By Donovan Levine
Colleges across the US have been forced to adapt to online learning due to the COVID-19 pandemic with hybrid learning systems, and unfortunately, these adjustments come with a high cost.
Universities have had to balance allowing students back onto campus in order to collect full tuition, which has become increasingly costly to universities due to COVID-19 precautions, with having to also pay for the numerous expenditures online classes require.
The combination forces these universities to inevitably take massive financial hits, essentially paying double what they had before, while also facing the problems surrounding student enrollment.
Rootstrap, a development agency for the online learning industry and education technologies (EdTech), conducted a cross-industry survey for online education companies. They found that consumer spending had increased 335%.
Patrick Ward, director of marketing for Rootstrap, believes this will cause universities to fold, due to reducing operations while spending double to provide both online and in-person curriculum.
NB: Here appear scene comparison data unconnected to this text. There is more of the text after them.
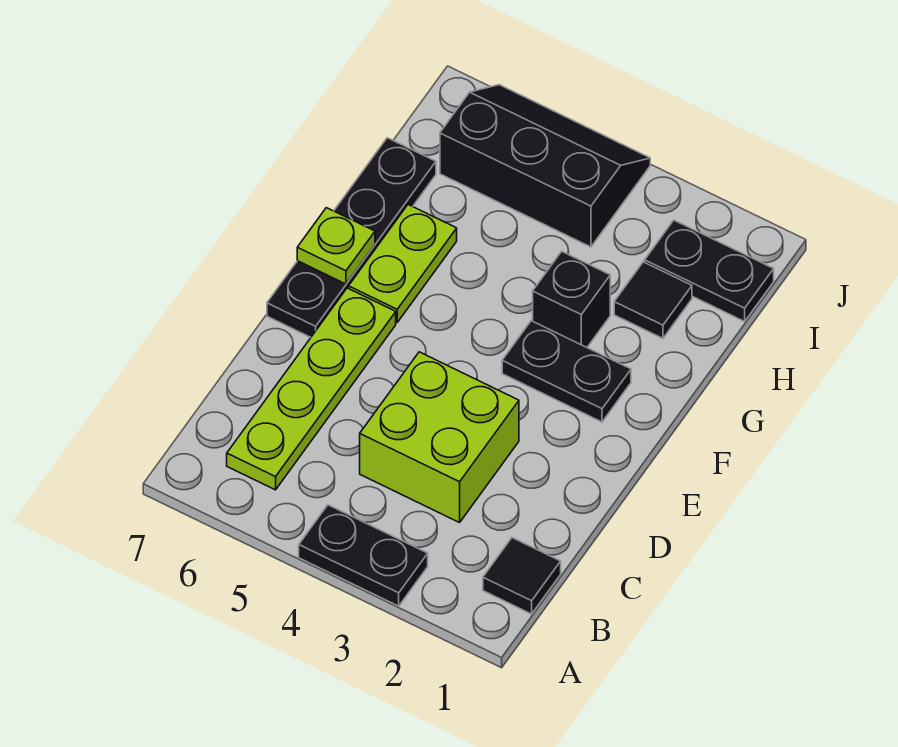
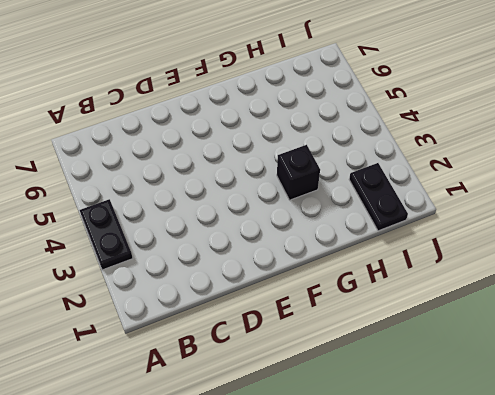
none -> black 1x1 tile [483,538,561,614]
none -> lime 1x4 plate [227,288,396,490]
none -> lime 2x2 brick [360,352,519,523]

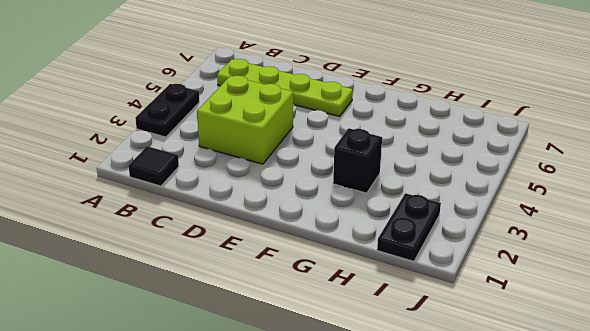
none -> black 1x4 plate [267,138,436,337]
none -> black 1x2 plate [502,321,631,422]
none -> lime 1x2 plate [349,205,457,323]

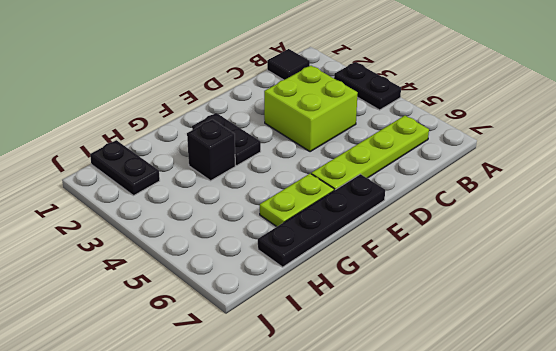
none -> black 1x1 tile [614,262,692,338]
none -> black 2x3 slope [440,85,650,247]
none -> lime 1x1 plate [297,208,375,284]

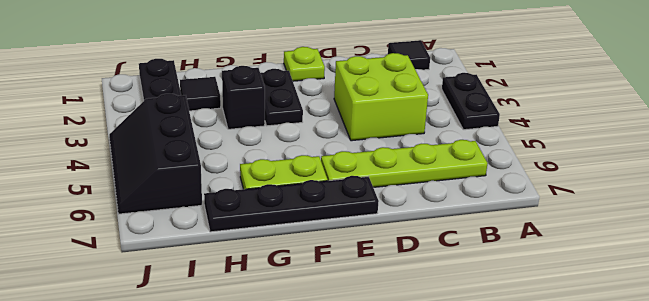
lime 1x1 plate [284,47,325,81] -> lime 1x1 plate moved to [297,208,375,284]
“This study finds that EdTech has grown exponentially. Traditional education is, unfortunately, the loser here,” Ward said during a phone interview, in regards to the study.
The data showed organic traffic, engagement, sign-ups and revenue all doubled and nearly tripled from the period of March to July 2020 in comparison to the previous year.
Ward referred to this as “the macro trend,” but on an individual level, it still applies to smaller universities or any university operating through hybrid learning.
The largest growth in the industry was 559% revenue growth among services used by universities, not by students, which is an unprecedented estimate.
“For example, Berkeley spent $10 million on video-recording licenses, eBooks and other online components,” Ward said, as just one instance of what universities are facing.
On top of that, universities will likely be forced to face significant drops in enrollment should quarantine continue, due to the lackluster quality of education.
The data suggests that many colleges will struggle to survive another year of periodic quarantine.
“Within a year, 10-20 percent of US universities will be closed. That’s what the experts say,” Ward added.
COVID-19 has also pressured universities to finally address the elephant in the room — the inevitable shift towards virtual learning over traditional learning.
“The pandemic has forced higher education, which has traditionally been apprehensive to change, to pivot to online learning virtually overnight,” said Michael Hansen, CEO of Cengage, an educational content, technology, and services company.
Universities were already pushing towards the direction of virtual learning. “Pre-COVID, this has already been the trend, COVID has just accelerated it,” Ward said.
On a more positive note, Ward made a prediction that this will “force a better quality of education at a lower price.”
Essentially, in order to compete with other universities, there will be offers for better education at better prices. Students may very well be the winners here, while traditional education will be the loser.